Last week I had the opportunity to spend a little time at Science Leadership Academy, the inquiry/project-based learning school started by Chris Lehmann. Here are several things that stuck with me as I reflected about what makes this school so special. [Note: “Special” is not just my opinion as evidenced by the fact that they have thousands of visitors come to see the school each year, receive over a thousand applications for the 120 openings for ninth grade and host educon, an annual learning conference that consistently draws the best and brightest thinkers and leaders in the world of education.]

These are things your school could should do, too. In no particular order…

1. A Common Language   
Everywhere you go at SLA, you know what’s up. It’s communicated in the posters on the walls, both in halls and classrooms. Three simple rules: Respect yourself, Respect the community, Respect SLA as a place of learning. As Jeremy Spry, our tour guide, put it, “Basically it comes down to ‘Don’t be jerk.'” 
I think that one of the most important things a school leader can do is infuse a school with a common language and value system. It is undeniable that Lehmann has done that at SLA. It doesn’t mean that everyone has to teach the same way or that there is not room for individuality.

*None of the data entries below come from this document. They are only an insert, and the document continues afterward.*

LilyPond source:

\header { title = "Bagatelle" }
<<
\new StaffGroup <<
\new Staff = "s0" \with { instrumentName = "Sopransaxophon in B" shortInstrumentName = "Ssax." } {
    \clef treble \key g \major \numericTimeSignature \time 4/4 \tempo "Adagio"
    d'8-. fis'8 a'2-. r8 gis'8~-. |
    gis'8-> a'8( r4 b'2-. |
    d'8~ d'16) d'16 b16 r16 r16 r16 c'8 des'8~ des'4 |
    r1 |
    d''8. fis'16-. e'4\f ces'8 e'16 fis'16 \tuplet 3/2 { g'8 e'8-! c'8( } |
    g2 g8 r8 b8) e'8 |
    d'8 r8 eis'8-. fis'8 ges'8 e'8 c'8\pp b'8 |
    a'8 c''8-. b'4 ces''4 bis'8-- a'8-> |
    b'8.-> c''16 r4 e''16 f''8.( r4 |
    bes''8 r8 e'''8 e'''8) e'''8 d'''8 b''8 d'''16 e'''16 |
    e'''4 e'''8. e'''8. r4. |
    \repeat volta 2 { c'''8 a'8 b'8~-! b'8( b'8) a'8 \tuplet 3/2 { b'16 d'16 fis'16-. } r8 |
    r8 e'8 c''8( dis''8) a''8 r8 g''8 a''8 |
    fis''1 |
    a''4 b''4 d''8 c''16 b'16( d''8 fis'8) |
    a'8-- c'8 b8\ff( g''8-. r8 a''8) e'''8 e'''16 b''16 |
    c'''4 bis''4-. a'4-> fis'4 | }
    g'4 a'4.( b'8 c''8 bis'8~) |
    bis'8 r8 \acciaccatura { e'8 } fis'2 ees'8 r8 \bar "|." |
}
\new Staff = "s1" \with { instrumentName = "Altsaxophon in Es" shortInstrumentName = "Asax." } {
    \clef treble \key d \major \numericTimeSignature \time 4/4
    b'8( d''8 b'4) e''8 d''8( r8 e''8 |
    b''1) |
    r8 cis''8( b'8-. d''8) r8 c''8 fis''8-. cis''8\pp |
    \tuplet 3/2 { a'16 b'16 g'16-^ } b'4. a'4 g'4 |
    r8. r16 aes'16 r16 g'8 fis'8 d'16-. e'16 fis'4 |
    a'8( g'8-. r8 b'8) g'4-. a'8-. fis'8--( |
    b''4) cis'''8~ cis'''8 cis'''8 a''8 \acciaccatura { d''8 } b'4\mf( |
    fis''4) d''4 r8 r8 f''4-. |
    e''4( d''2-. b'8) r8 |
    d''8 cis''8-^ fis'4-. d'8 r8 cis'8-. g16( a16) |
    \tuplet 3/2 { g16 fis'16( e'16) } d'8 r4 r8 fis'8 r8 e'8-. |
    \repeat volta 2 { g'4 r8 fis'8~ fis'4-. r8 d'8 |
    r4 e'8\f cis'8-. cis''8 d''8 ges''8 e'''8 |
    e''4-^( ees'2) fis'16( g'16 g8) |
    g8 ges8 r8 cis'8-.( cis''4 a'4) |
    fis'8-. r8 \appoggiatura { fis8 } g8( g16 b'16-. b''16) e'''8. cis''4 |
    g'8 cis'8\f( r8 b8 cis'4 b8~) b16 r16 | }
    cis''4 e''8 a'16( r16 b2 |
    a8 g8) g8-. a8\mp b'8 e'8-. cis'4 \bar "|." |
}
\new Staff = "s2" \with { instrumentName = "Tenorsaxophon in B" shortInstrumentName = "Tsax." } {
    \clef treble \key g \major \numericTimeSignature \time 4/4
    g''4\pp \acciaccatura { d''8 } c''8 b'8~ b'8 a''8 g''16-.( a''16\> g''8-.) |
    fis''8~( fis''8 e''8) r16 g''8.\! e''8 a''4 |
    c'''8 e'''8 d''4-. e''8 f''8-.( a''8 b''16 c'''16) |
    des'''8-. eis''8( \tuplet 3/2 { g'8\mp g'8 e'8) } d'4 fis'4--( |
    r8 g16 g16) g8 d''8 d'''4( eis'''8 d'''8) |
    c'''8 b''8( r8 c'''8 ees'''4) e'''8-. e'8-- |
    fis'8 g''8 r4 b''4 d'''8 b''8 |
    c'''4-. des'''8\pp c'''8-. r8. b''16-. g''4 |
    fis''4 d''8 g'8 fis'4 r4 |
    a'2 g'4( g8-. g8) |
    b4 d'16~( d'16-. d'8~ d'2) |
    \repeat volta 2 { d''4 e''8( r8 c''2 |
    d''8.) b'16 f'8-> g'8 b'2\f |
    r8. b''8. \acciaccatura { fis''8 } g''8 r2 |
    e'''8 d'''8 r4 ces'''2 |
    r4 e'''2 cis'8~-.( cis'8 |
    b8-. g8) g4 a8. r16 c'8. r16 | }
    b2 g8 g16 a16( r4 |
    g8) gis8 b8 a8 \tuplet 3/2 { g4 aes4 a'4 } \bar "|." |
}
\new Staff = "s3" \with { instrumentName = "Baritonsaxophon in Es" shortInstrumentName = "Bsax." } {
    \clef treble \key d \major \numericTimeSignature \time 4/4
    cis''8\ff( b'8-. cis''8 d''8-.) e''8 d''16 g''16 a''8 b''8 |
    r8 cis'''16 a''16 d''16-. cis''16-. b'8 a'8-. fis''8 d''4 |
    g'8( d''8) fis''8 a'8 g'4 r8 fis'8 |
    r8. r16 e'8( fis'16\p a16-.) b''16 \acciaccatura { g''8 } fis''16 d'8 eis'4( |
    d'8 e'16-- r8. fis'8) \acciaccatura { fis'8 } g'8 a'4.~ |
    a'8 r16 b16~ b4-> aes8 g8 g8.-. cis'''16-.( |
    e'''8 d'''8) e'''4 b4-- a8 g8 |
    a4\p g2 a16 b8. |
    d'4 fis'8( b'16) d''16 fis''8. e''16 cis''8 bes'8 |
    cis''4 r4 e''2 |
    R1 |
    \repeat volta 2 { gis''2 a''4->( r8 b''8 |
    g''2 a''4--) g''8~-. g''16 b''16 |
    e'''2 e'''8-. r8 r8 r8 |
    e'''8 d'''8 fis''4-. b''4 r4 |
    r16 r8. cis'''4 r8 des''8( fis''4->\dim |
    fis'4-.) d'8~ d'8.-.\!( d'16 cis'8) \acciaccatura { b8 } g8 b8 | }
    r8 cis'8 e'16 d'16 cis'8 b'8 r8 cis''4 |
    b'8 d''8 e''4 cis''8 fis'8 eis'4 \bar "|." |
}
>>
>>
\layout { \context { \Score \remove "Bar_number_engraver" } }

It does mean that certain, important ideas, like norms of behavior and core values, are consistently communicated throughout the school. 

2. Kids Over Content                                                                                                                       
If you’ve read his blog or talked to Chris Lehmann you have heard him say that students should never be the implied object of their own education. In other words, it is clear that teachers are there to teach people. As Jeremy put it,
“Students don’t need us for information. They have Google for that. They need us to take care of them, raise them in community, guide them.
I think that is beautiful and so essential to remember. Of course, I like teachers to also be passionate about the subjects they teach, but kids come first!
3. Technology Like Oxygen
Another famous “Lehman-ism” is that technology in schools should be like oxygen- necessary, invisible and ubiquitous. I’m not sure what else to say about this one except that sometimes this is easier said than done, but as a vision, it’s the only reasonable choice.
4. School is Not to Prepare Kids for the Real World
I personally despise “schooliness” and think it is one of the most insidious blockers of evolving our education system to meet the real needs of learners. Even young teachers seem to have trouble envisioning a classroom or school environment different from the ones they encountered as students.
Schooliness to me equates with teacher-centered and passive. Students show up waiting to be told what to do. Teachers show up to tell students what and how to learn and “manage” behavior. Learning is low-level and closed-ended.
Why is this still the dominant culture in so many schools?
What I heard at SLA was this: We don’t think of our job as preparing kids for the real world. We believe our students already live in the real world. We don’t ban cell phones because cell phones and the distractions they provide are part of life.

5. Passion Matters!
Jeremy told us about the process by which students apply to become SLA freshmen. He said they receive over a thousand applications for around 120 open spots. Admission process is by interview, and interviews are open to anyone. The interviewee shares a learning project about which he or she is excited. What they are looking for is passionate learners. I compare this with high schools that base admissions on grades and test scores. Passion for learning is a much greater indicator of success. 
6. Good Design Required!
Art is a required course at SLA. Jeremy explained that visual literacy and design skills are not optional in today’s digital world. I agree, and I still see many presenters, otherwise highly qualified, who use outdated slides that lack visual appeal. It is obvious that SLA makes thoughtful decisions, based on what students need rather than what has always been considered important, when designing their curriculum.